> [What to produce]
From the entries that follow, copy each line containing the word "Motocross".

Records from a dataset:

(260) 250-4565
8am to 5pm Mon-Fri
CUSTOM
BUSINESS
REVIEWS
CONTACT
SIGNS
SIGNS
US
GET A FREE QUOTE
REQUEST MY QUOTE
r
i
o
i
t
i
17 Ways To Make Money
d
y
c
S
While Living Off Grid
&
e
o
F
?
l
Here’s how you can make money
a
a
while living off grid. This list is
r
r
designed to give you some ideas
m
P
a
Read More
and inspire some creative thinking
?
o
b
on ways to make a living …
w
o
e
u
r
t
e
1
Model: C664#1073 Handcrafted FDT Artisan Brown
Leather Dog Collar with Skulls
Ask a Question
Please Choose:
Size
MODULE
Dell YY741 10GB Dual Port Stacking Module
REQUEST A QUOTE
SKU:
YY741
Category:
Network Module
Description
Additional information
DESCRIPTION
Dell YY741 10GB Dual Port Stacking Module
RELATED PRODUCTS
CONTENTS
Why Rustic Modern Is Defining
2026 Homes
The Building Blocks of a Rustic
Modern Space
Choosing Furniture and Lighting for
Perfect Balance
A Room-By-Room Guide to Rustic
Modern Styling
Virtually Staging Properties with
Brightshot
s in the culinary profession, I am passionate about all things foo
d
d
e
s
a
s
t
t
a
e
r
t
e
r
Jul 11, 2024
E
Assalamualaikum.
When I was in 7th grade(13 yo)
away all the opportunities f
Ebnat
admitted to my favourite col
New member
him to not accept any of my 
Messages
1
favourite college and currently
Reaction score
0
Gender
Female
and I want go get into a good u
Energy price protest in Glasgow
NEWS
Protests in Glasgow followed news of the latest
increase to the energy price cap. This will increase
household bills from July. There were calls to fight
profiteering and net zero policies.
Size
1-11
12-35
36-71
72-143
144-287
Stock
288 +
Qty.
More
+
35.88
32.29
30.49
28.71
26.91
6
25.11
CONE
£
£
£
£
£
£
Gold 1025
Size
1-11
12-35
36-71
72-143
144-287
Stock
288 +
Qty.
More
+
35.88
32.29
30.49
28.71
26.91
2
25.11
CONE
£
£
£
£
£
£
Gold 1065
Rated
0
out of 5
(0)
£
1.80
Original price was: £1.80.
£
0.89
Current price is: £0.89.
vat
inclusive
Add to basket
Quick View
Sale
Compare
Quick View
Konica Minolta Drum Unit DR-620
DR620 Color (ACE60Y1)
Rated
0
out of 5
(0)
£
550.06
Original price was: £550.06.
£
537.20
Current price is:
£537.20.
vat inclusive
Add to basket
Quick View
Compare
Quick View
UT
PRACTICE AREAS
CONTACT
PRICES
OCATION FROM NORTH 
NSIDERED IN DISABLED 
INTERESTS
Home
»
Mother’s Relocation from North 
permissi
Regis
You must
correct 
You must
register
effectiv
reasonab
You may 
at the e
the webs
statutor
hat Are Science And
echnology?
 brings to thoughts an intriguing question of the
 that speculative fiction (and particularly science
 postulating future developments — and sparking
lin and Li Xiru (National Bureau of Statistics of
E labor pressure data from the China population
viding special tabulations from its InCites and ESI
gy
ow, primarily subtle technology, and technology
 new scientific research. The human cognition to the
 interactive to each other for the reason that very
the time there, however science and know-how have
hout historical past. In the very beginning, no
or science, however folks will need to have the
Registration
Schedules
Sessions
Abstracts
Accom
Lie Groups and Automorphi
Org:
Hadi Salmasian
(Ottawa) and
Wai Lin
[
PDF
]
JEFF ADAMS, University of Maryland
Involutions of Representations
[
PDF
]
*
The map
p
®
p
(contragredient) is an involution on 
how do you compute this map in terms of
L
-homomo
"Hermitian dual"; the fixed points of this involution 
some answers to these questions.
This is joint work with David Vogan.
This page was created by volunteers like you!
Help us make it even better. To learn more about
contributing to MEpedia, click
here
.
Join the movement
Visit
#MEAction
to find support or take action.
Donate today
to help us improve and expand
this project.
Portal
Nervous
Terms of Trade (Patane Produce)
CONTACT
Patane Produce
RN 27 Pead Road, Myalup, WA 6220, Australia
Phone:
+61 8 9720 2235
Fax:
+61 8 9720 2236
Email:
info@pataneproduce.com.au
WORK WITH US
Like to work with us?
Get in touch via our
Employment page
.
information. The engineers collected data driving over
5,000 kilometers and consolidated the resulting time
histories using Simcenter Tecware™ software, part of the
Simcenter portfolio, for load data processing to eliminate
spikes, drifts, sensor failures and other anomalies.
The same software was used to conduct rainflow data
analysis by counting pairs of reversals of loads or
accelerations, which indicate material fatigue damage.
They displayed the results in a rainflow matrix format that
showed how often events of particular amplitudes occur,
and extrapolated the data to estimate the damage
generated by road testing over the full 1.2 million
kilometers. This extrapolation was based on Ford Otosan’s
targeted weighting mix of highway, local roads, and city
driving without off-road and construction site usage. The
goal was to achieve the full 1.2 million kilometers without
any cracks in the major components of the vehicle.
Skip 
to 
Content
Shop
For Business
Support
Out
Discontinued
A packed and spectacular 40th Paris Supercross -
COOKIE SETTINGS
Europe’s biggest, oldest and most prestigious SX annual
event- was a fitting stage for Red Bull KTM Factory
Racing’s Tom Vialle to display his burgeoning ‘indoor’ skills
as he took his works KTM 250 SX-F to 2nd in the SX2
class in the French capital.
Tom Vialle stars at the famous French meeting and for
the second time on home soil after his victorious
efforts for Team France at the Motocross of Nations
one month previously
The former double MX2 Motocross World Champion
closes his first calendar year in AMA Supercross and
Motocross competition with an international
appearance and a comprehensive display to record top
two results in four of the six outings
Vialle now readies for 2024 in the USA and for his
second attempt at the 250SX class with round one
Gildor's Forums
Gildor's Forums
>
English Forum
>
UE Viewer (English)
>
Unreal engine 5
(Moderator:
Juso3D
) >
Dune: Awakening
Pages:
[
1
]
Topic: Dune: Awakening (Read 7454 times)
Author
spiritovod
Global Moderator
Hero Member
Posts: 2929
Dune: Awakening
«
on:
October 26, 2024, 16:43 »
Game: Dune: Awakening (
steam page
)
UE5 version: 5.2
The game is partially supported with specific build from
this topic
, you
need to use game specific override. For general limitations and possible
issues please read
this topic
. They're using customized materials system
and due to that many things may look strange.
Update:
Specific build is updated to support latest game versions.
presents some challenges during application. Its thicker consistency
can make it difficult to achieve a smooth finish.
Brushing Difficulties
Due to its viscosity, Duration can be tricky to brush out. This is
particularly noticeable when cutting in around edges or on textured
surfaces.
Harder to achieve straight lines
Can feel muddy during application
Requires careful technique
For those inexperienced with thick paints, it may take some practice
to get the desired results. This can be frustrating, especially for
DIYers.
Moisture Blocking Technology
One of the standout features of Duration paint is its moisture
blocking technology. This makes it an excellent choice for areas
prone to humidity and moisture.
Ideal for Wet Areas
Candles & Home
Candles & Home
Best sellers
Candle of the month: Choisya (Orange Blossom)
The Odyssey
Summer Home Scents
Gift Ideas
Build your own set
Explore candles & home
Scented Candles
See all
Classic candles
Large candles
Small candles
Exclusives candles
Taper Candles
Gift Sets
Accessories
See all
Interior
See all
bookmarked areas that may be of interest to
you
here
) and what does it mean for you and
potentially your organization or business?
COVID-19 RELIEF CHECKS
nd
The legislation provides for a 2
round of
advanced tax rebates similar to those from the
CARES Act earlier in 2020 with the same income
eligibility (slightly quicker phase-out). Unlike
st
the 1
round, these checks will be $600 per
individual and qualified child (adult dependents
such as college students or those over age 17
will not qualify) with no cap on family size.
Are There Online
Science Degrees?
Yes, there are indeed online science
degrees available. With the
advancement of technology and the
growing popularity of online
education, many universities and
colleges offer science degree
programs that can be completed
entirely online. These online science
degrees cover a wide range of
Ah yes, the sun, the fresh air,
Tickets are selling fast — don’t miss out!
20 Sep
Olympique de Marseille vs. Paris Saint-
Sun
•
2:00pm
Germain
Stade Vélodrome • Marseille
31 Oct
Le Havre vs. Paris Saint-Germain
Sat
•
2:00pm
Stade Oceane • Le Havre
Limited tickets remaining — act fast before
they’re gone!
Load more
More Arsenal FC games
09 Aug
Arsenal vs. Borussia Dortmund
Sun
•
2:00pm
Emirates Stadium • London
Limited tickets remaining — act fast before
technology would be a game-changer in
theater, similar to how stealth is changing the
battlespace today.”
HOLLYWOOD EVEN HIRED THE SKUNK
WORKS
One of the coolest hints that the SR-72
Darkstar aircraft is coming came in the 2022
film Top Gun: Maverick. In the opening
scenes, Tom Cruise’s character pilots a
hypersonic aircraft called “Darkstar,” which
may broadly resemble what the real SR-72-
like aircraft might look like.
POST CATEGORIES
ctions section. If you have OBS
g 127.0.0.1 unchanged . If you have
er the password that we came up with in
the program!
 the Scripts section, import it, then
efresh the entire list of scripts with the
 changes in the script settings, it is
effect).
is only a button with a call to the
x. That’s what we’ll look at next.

> [Answer to this task]
efforts for Team France at the Motocross of Nations
The former double MX2 Motocross World Champion
Motocross competition with an international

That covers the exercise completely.